Friday, April 28, 2006
Capstone Project
Unfortuntaely, I had to make a few modifications to my capstone project. And, I really should have anticipated the problems I ran into. First of all, I am some what savy with GIS and have been using ArcMap and manipulating data for over a year and a half. Having said that, I am WELL aware of the problems you can run into with data availability, data manipulation and data clean up. This project was no exception...So, although my maps were not what I originally set out to do and show, I think that the amount of problems and cleanup and lack of data availability were all part of the project.
One thing about GIS, especially if you are unfamiliar, is that it is difficult to realize all the time and frustration that goes into one lonely map...For data to display in ArcMap it has to be in a particular format...okay, this is easy enough--convert it from excel to a readable format. Usually this is a seemless process. But, sometimes, if the cells are not formatted the appropriate way, they are unreadable in ArcMap. It really becomes a mystery, trying to find what went wrong from one click to the next. And another caveat, problems are typically unique. Or they happen once or twice and by the time the second time rolls around--you have no idea how in the heck you rectified the problem before.

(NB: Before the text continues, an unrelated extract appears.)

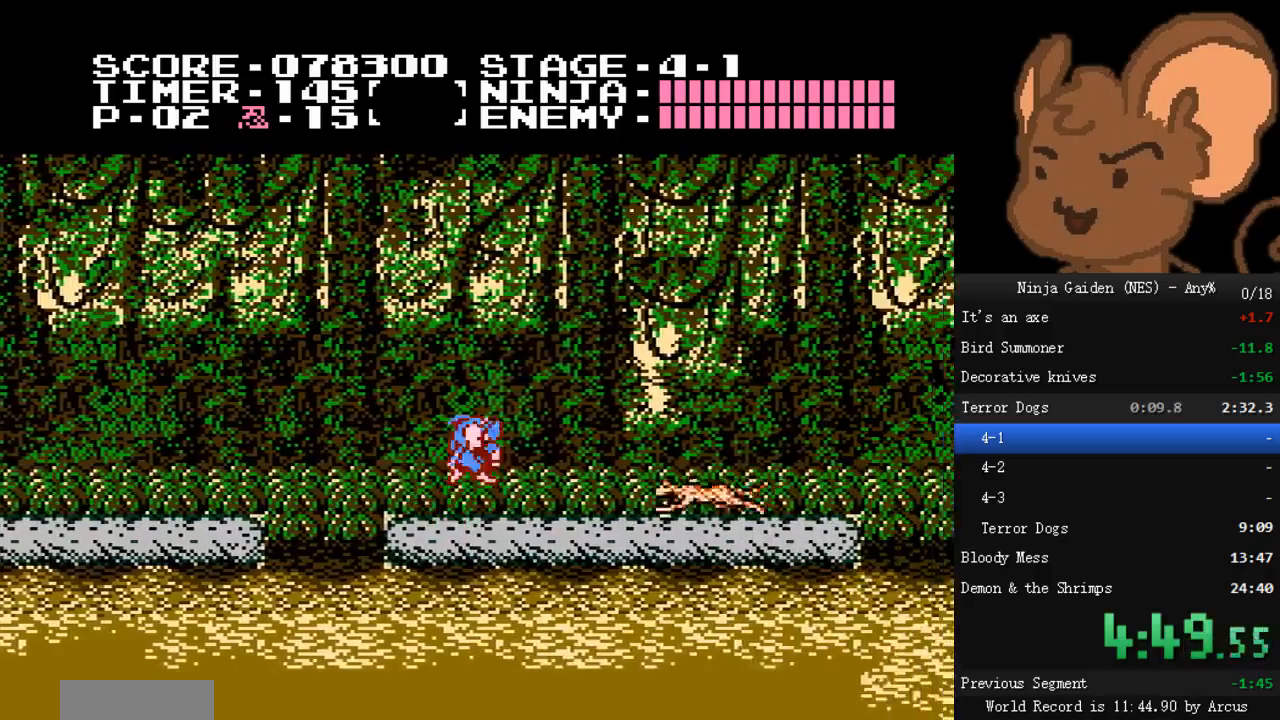
{"dt_ms": 500, "buttons": ["DPAD_RIGHT"], "events": [[133, "A", "up"]]}
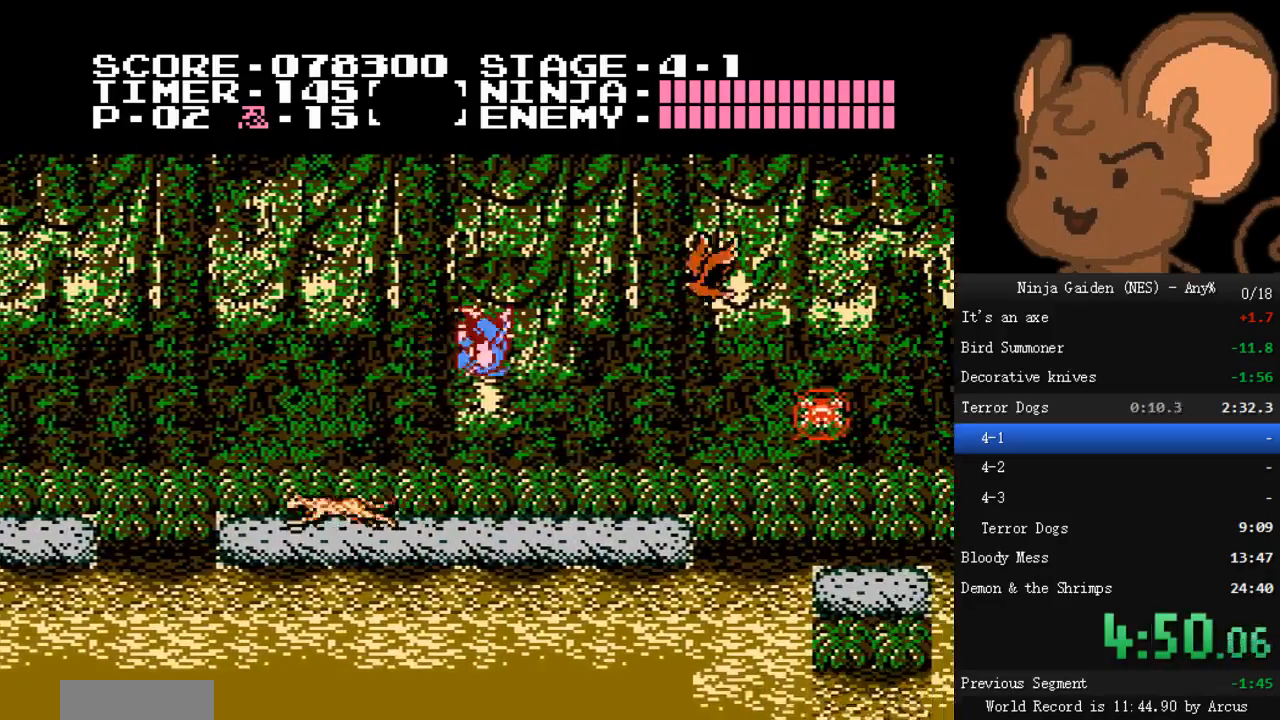
{"dt_ms": 500, "buttons": ["DPAD_RIGHT"], "events": [[367, "A", "down"], [500, "A", "up"]]}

Okay, so the data is in the correct format...now can it join to existing data in ArcMap? Do they have similar fields? For example, joining data and shapefiles by tract is a common method. But in one file a tract (census divisions) is depicted as "000501" and your outside data is "501" or "501.12". In that current state there is no way to join the one file to the other. What next? Data cleanup--let the fun begin...
Once this is done, typically, the data is ready to join. And then the real fun of map creation happens. Unfortunately, you have to work with what you have. Unless you have an unlimited amount of time to order or create your own data files, you are usually limited to what is available over governement sites and usually this is limited to the past two decades of census collection.
Maybe this somewhat explains the arduous nature of mapping...and, I think I even simplified it a bit.